The Greek holiday island Kos is an hour's boat ride away and Samos, Rhodes and Kuşadası are also in range. The region has developed from a string of small rural fishing villages into a tourist area. Altınkum and Didim were formerly two separate towns, but have grown together with a combined population of approximately 35,000 permanent residents, including about 5000 foreigners, mostly British with some Germans. In the 2022 census the population of Altinkum Didim is 97000.

Altinkum, or “golden sands”, is the beach and promenade area within the town of Didim. Visitors are predominantly Turkish or British but over recent years tourists from countries such as Hungary, Bulgaria and Romania have been visiting in increasing numbers, mostly families and the older generation. Set on a sandy bay, the resort is relaxed and informal. There are three beaches within easy reach, and all have been awarded the Blue Flag Award. With 55 km (34 miles) of coastline in the immediate area, there are many beaches to explore, including eleven that have been awarded a Blue Flag classification.

The Main beach in front of the resort is a long wide stretch of sand with sunbathing and water sports. Sun beds and umbrellas are available for rent. Boat trips that tour the nearby coastline depart from the main harbour, serving lunch and afternoon tea on board. Along the length of the beach are cafes, bars and restaurants.

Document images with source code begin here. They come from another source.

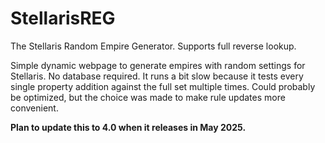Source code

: # StellarisREG
The Stellaris Random Empire Generator. Supports full reverse lookup.

Simple dynamic webpage to generate empires with random settings for Stellaris. No database required. It runs a bit slow because it tests every single property addition against the full set multiple times.
Could probably be optimized, but the choice was made to make rule updates more convenient.

**Plan to update this to 4.0 when it releases in May 2025.**
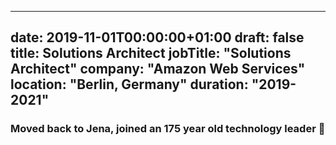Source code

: 
---
date: 2019-11-01T00:00:00+01:00
draft: false
title: Solutions Architect
jobTitle: "Solutions Architect"
company: "Amazon Web Services"
location: "Berlin, Germany"
duration: "2019-2021"
---
### Moved back to Jena, joined an 175 year old technology leader 🦄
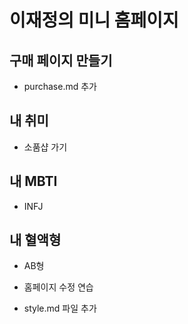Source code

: # 이재정의 미니 홈페이지

## 구매 페이지 만들기

- purchase.md 추가

## 내 취미

- 소품샵 가기

## 내 MBTI

- INFJ

## 내 혈액형

- AB형

- 홈페이지 수정 연습

- style.md 파일 추가
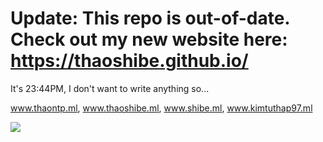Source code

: # Update: This repo is out-of-date. Check out my new website here: https://thaoshibe.github.io/

It's 23:44PM, I don't want to write anything so...

www.thaontp.ml, www.thaoshibe.ml, www.shibe.ml, www.kimtuthap97.ml

<img src="https://media1.tenor.com/images/8fbda6a13aee444e0397f07541d1f98e/tenor.gif?itemid=4940424"/>
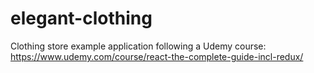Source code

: # elegant-clothing
Clothing store example application following a Udemy course: https://www.udemy.com/course/react-the-complete-guide-incl-redux/
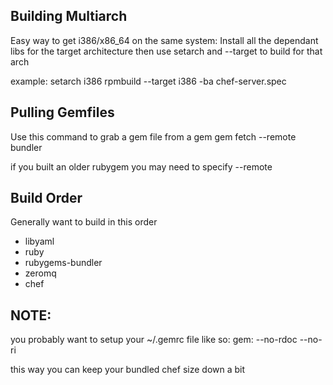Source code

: 
Building Multiarch
------------------
Easy way to get i386/x86_64 on the same system:
Install all the dependant libs for the target architecture then use setarch and --target to build for that arch

example:
    setarch i386 rpmbuild --target i386 -ba chef-server.spec

Pulling Gemfiles 
----------------
Use this command to grab a gem file from a gem
   gem fetch --remote  bundler

if you built an older rubygem you may need to specify --remote

Build Order
-----------
Generally want to build in this order
* libyaml
* ruby
* rubygems-bundler
* zeromq
* chef

NOTE:
-----
you probably want to setup your ~/.gemrc file like so:
    gem: --no-rdoc --no-ri 

this way you can keep your bundled chef size down a bit
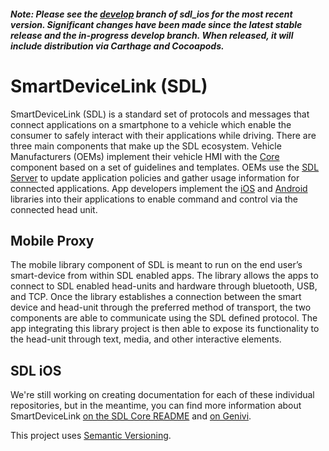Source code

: ##### Note: Please see the [develop](https://github.com/smartdevicelink/sdl_ios/tree/develop) branch of sdl_ios for the most recent version. Significant changes have been made since the latest stable release and the in-progress develop branch. When released, it will include distribution via Carthage and Cocoapods.

# SmartDeviceLink (SDL)

SmartDeviceLink (SDL) is a standard set of protocols and messages that connect applications on a smartphone to a vehicle which enable the consumer to safely interact with their applications while driving.  There are three main components that make up the SDL ecosystem. Vehicle Manufacturers (OEMs) implement their vehicle HMI with the  [Core](https://github.com/smartdevicelink/sdl_core) component based on a set of guidelines and templates. OEMs use the [SDL Server](https://github.com/smartdevicelink/sdl_server) to update application policies and gather usage information for connected applications. App developers implement the [iOS](https://github.com/smartdevicelink/sdl_ios) and [Android](https://github.com/smartdevicelink/sdl_android) libraries into their applications to enable command and control via the connected head unit.

## Mobile Proxy

The mobile library component of SDL is meant to run on the end user’s smart-device from within SDL enabled apps. The library allows the apps to connect to SDL enabled head-units and hardware through bluetooth, USB, and TCP. Once the library establishes a connection between the smart device and head-unit through the preferred method of transport, the two components are able to communicate using the SDL defined protocol. The app integrating this library project is then able to expose its functionality to the head-unit through text, media, and other interactive elements.

## SDL iOS

We're still working on creating documentation for each of these individual repositories, but in the meantime, you can find more information about SmartDeviceLink [on the SDL Core README](https://github.com/smartdevicelink/sdl_core/blob/master/README.md) and [on Genivi](http://projects.genivi.org/smartdevicelink/about).

This project uses [Semantic Versioning](http://semver.org/).
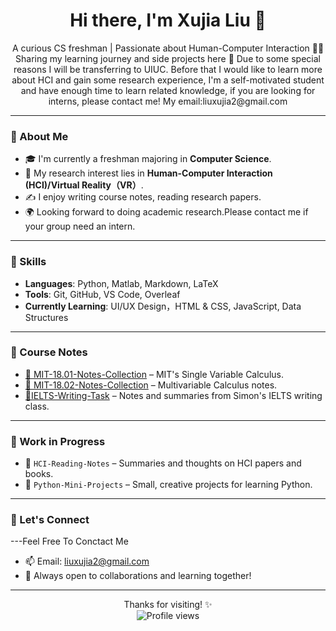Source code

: <h1 align="center">Hi there, I'm Xujia Liu 👋</h1>

<p align="center">
  A curious CS freshman | Passionate about Human-Computer Interaction 🤖🎨<br>
  Sharing my learning journey and side projects here 🌱
  Due to some special reasons I will be transferring to UIUC. Before that I would like to learn more about HCI and gain some research experience, I'm a self-motivated student and have enough time to learn related knowledge, if you are looking for interns, please contact me! My email:liuxujia2@gmail.com
</p>

---

### 🌟 About Me

- 🎓 I'm currently a freshman majoring in **Computer Science**.
- 🧠 My research interest lies in **Human-Computer Interaction (HCI)/Virtual Reality（VR）**.
- ✍️ I enjoy writing course notes, reading research papers.
- 🌍 Looking forward to doing academic research.Please contact me if your group need an intern.
---

### 🧠 Skills

- **Languages**: Python, Matlab, Markdown, LaTeX  
- **Tools**: Git, GitHub, VS Code, Overleaf  
- **Currently Learning**: UI/UX Design，HTML & CSS, JavaScript, Data Structures  

---

### 📘 Course Notes

- [📒 MIT-18.01-Notes-Collection](https://github.com/None-Momo/MIT-18.01-Notes-Collection) – MIT's Single Variable Calculus.
- [📘 MIT-18.02-Notes-Collection](https://github.com/None-Momo/MIT-18.02-Notes-Collection) – Multivariable Calculus notes.
- [📝IELTS-Writing-Task](https://github.com/None-Momo/IELTS-Writing-Task) – Notes and summaries from Simon's IELTS writing class.


---

### 🔧 Work in Progress

- 🧩 `HCI-Reading-Notes` – Summaries and thoughts on HCI papers and books.
- 🐍 `Python-Mini-Projects` – Small, creative projects for learning Python.

---

### 💬 Let's Connect
---Feel Free To Conctact Me
- 📫 Email: liuxujia2@gmail.com  
- 🤝 Always open to collaborations and learning together!

---

<p align="center">
  Thanks for visiting! ✨<br>
  <img src="https://komarev.com/ghpvc/?username=None-Momo&color=blue" alt="Profile views" />
</p>
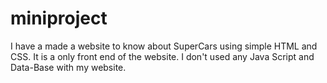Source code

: # miniproject
I have a made a website to know about SuperCars using simple HTML and CSS.
It is a only front end of the website.
I don't used any Java Script and Data-Base with my website.
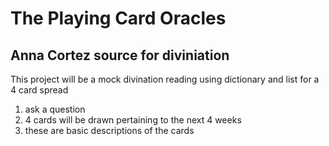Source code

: # The Playing Card Oracles
## Anna Cortez source for diviniation
 This project will be a mock divination reading using dictionary and list for a 4 card spread
1. ask a question
2. 4 cards will be drawn pertaining to the next 4 weeks
3. these are basic descriptions of the cards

The Second beach area is just to the east of Main beach and Third Beach is to the west. Just beyond Third beach is Didim marina, currently one of the largest in Turkey which opened in September 2009 and has space for 1200 boats. There are café bars and restaurants within the marina.

== History ==

Altınkum and Didim (previously Didyma or Yenihisar) is surrounded by a number of ancient sites, most notably, the Apollo Temple, located on the outskirts of Didim. The main temple was built in the 8th century B.C., was surrounded by columns at the beginning of the 6th century B.C. and completed around 550 B.C.

Miletos and Ephesus is a short drive away, and also Meryemana - said to be the Virgin Mary's last home. Many pilgrims visit this place every year.

On the grounds of the Apollo Temple is a stone head of the gargoyle Medusa.

A road leading to a small harbour was lined with ancient statues, but they were taken to the British Museum in 1858.